Alaska has no statute requiring advance notice of a rent increase - the 30-day figure everyone quotes derives from AS 34.03.290(b), which lets either party end a month-to-month tenancy on at least 30 days' written notice given before the rental due date specified in the notice (14 days for week-to-week tenancies while rent is current), so a rent increase operates as a termination of the old deal plus an offer to re-rent at the new price, and the state's own guidance says a landlord 'should, therefore,' give at least 30 days' notice.

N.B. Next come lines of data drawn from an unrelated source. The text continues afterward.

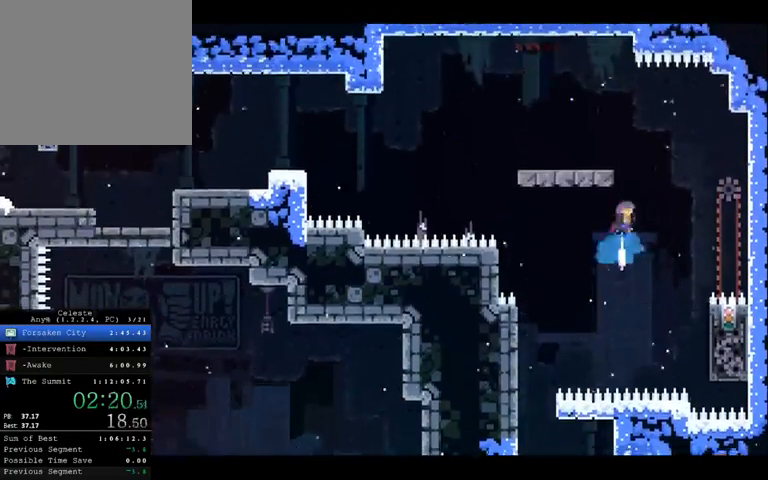
{"buttons": ["R2"], "left_stick": "left", "right_stick": "center", "button_events": [[100, "X", "up"]]}
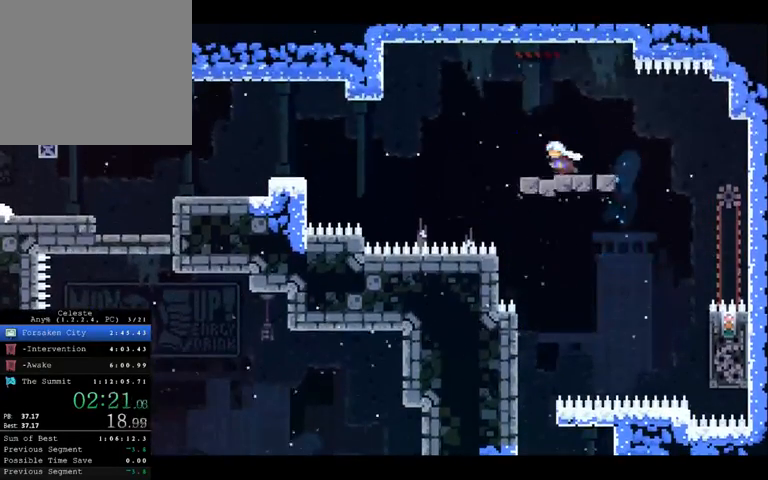
{"buttons": [], "left_stick": "up-left", "right_stick": "center", "button_events": [[167, "A", "down"], [333, "A", "up"], [367, "R2", "up"]]}
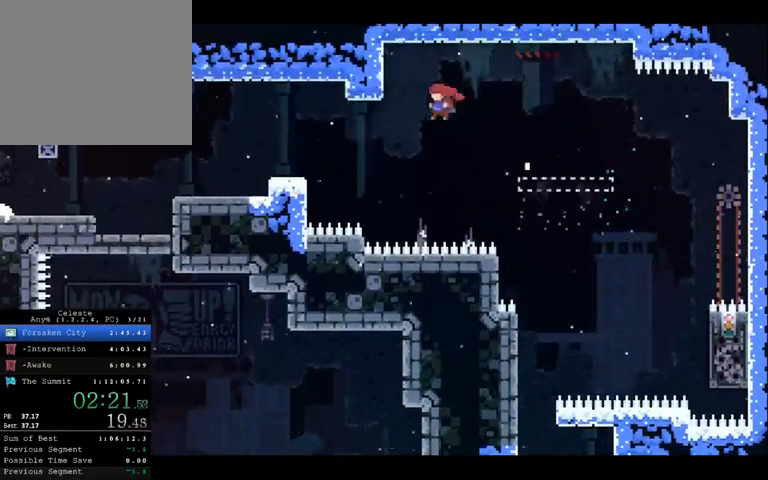
{"buttons": [], "left_stick": "left", "right_stick": "center", "button_events": [[233, "X", "down"], [400, "X", "up"]]}
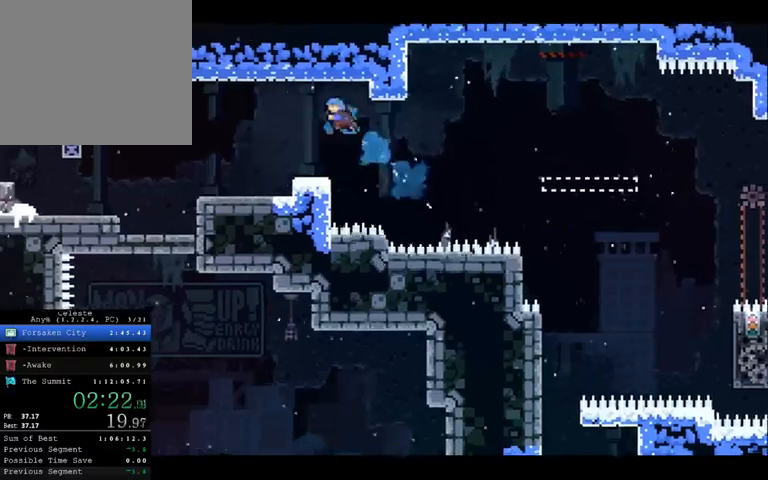
{"buttons": ["X"], "left_stick": "left", "right_stick": "center", "button_events": [[467, "X", "down"]]}
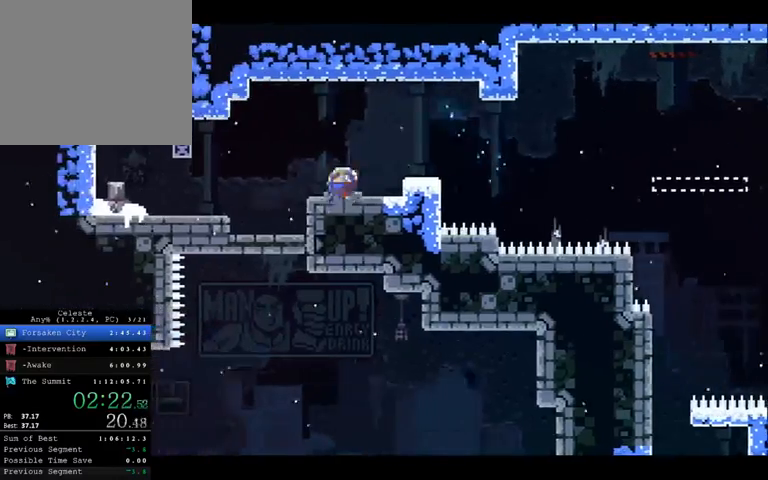
{"buttons": [], "left_stick": "up-left", "right_stick": "center", "button_events": [[100, "X", "up"]]}
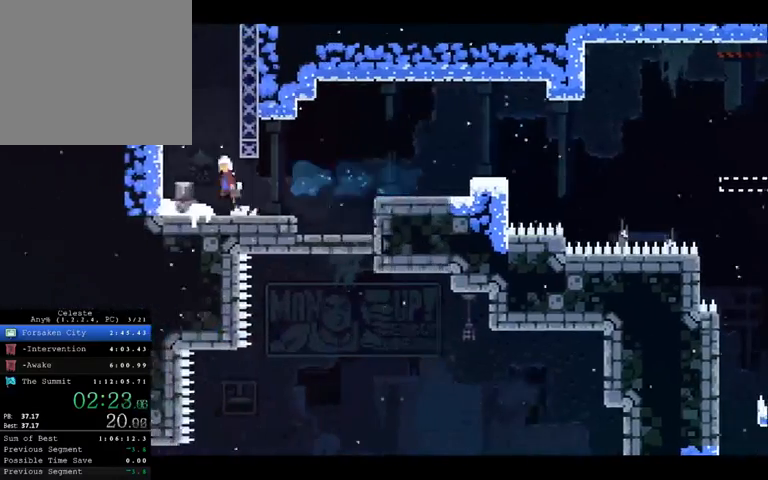
{"buttons": ["A"], "left_stick": "up-right", "right_stick": "center", "button_events": [[167, "X", "down"], [367, "X", "up"], [433, "A", "down"]]}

There is no limit on the size or frequency of increases and no rent control anywhere in the state, though the retaliation statute bars increases on the heels of tenant complaints or organizing unless the landlord shows a cost-justified basis. Alaska has no statute either preempting or authorizing local rent control, and no municipality - Anchorage included - has ever adopted any. A pending bill, HB 115, would require 90 days' notice and limit increases to once a year, but it has sat in its first committee since February 2025.

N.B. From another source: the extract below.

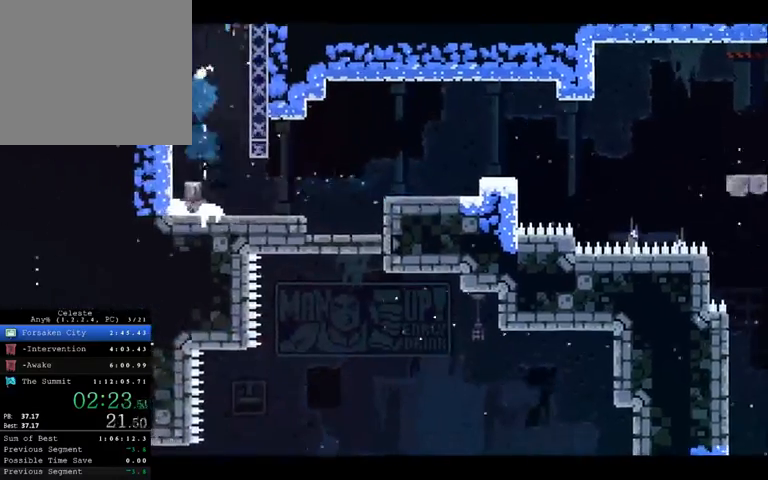
{"buttons": ["A"], "left_stick": "center", "right_stick": "center", "button_events": []}
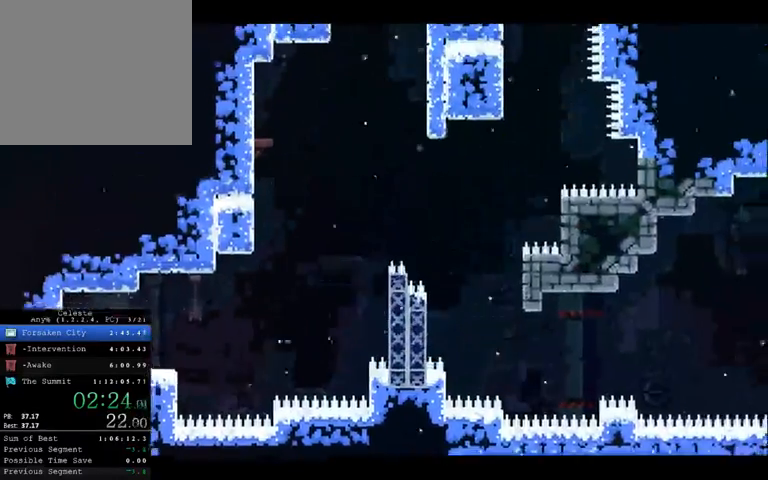
{"buttons": [], "left_stick": "right", "right_stick": "center", "button_events": [[300, "A", "up"]]}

Alaska rent increase notice at a glance
| Notice — month-to-month | No rent-increase statute — notice derives from tenancy-termination rules (see summary) |
|---|---|
| Varies by increase size | Not addressed by statute |
| Fixed-term leases | Rent is fixed for the lease term as a matter of contract; no section of AS 34.03 permits or regulates mid-term increases, so a fixed-term rent can rise mid-lease only if the lease itself provides for it (official DOL guidance states this expressly). At expiry the landlord may propose any new rent for a renewal or subsequent tenancy. |
| Statewide rent control / stabilization | No |
| Rent control details | No rent control exists anywhere in Alaska - no statewide program and no municipal ordinance (Anchorage included). The only appearance of 'rent controls' in the landlord-tenant act is inside the retaliation statute's list of government programs a tenant might complain to (AS 34.03.310(a)(4)). Rent increases in HUD- or AHFC-assisted housing may be limited by federal/agency rules, a program overlay rather than state rent control. |
| Local rent control preempted | Not addressed by statute |
| Frequency limits | Not addressed by statute |
Notes and caveats
Statute citations
- AS 34.03.290 (a), (b) Official source
- AS 34.03.020 (a)-(e) (verified negative: no rent-increase provision) Official source
- AS 34.03.310 (a), (d) Official source
- Alaska Dept. of Law, The Alaska Landlord & Tenant Act: what it means to you (2024) p. 21 ('Can the landlord raise the rent?') Official source
- Alaska Court System, PUB-30 Alaska Landlord and Tenant Act handbook (10/18) Official source
How this record was verified: Direct read of statute text on the official Alaska State Legislature site (www.akleg.gov, Alaska Statutes 2024 infobase; the statutes.asp host 403s automated fetchers but serves full section text to curl with a browser user agent via its media=print endpoint): AS 34.03.070, 34.03.140, and 34.03.290 each fetched twice through independent request paths (single-section fetch plus a different-range fetch) with byte-identical results, and AS 34.03.020 fetched twice to verify the negative (no rent-increase language). The complete chapter (all 44 sections, 34.03.010-34.03.380) was fetched in one pass and every section heading enumerated for the verified-negative sweeps (no late-fee, grace-period, interest, unconscionability, rent-control, or preemption provision). Every load-bearing figure additionally reconciled against three more sources: the enrolled text of HB 282 (28th Leg.), Ch. 27 SLA 2014, read in full on the official BASIS bill-text system (pins the pet-deposit subsection, the per-tenant trust-accounting rules, and the 30-day damages exception to the 14-day return track, all added 2014); the Alaska Department of Law's official 2024 pamphlet 'The Alaska Landlord & Tenant Act: what it means to you' (law.alaska.gov); and the Alaska Court System's PUB-30 handbook (public.courts.alaska.gov, 10/18 ed.). FindLaw's mirror (current through 2025-01-01) matched the official 34.03.070 text verbatim as a second-path check. Preemption negative run against a one-fetch official sweep of AS Title 29 (Municipal Government, chs. 29.10-29.71 including 29.35 powers and 29.40 planning): zero rent-control or landlord-tenant provisions. Legislative check 2026-07-11 on official BASIS: all 97 bills passed by the 34th Legislature (2025-2026, status dates through 2026-07-09) enumerated - none on-topic (SB 50, Ch. 19 SLA 25, is municipal comprehensive planning only); full introduced-bill sweep found one pending on-topic bill, HB 115 (90-day rent-increase notice), idle in House State Affairs since 2025-02-26 - flagged, not incorporated.